TASK INPUT section start

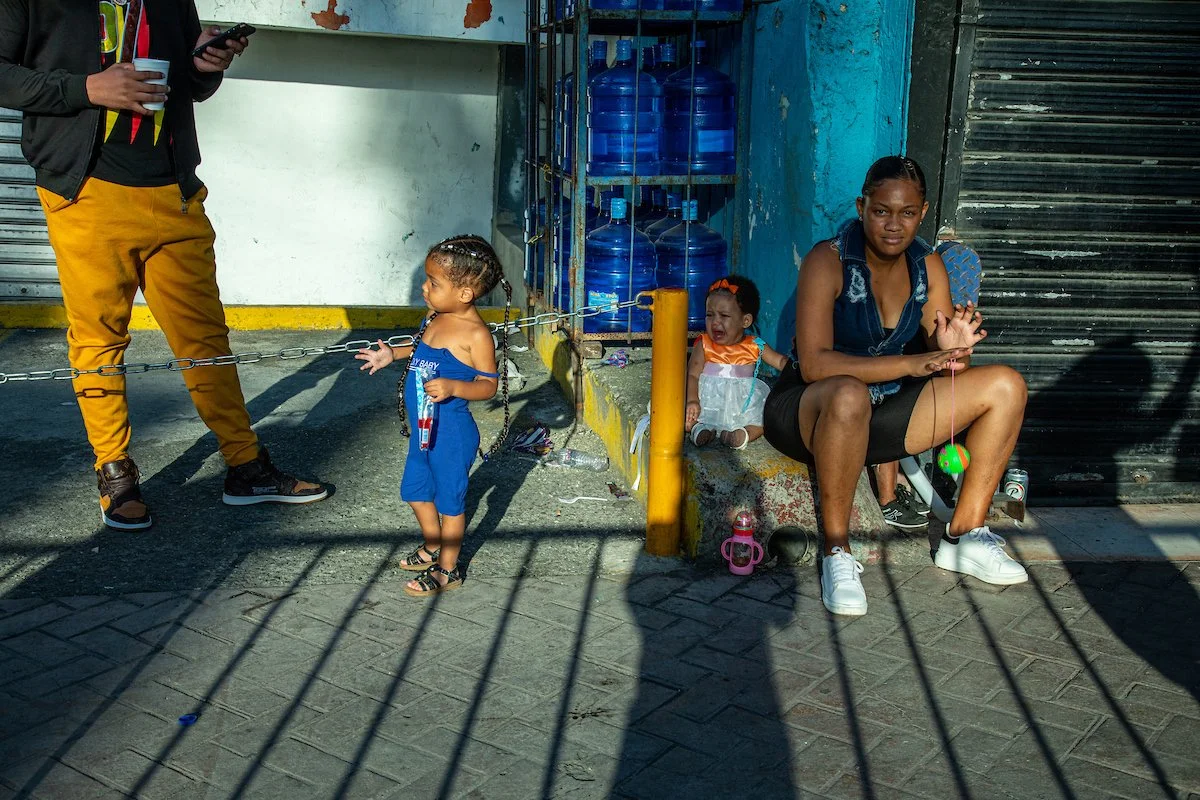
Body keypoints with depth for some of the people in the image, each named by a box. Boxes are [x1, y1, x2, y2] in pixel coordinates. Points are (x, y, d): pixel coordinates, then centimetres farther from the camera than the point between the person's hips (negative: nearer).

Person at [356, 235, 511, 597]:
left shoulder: (476, 334, -24)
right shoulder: (435, 317, 1)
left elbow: (488, 385, -21)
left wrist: (452, 387, -35)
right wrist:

TASK INPUT section end

* _REQUIREMENT_: Render these rows as a JSON list of strings, one string per line, leaving out blank lines and the pictures.

* _ANSWER_:
[
  "Body keypoints with depth for some of the people in the image, each named by a box. Boxes are [x1, y1, x2, y2] in pixel coordinates. Points are (x, y, d): pixel coordinates, then centimetres farther from the camera than the point between the person's hips (negative: nearer).",
  "Person at [356, 235, 511, 597]:",
  "left shoulder: (476, 334, -24)",
  "right shoulder: (435, 317, 1)",
  "left elbow: (488, 385, -21)",
  "left wrist: (452, 387, -35)",
  "right wrist:"
]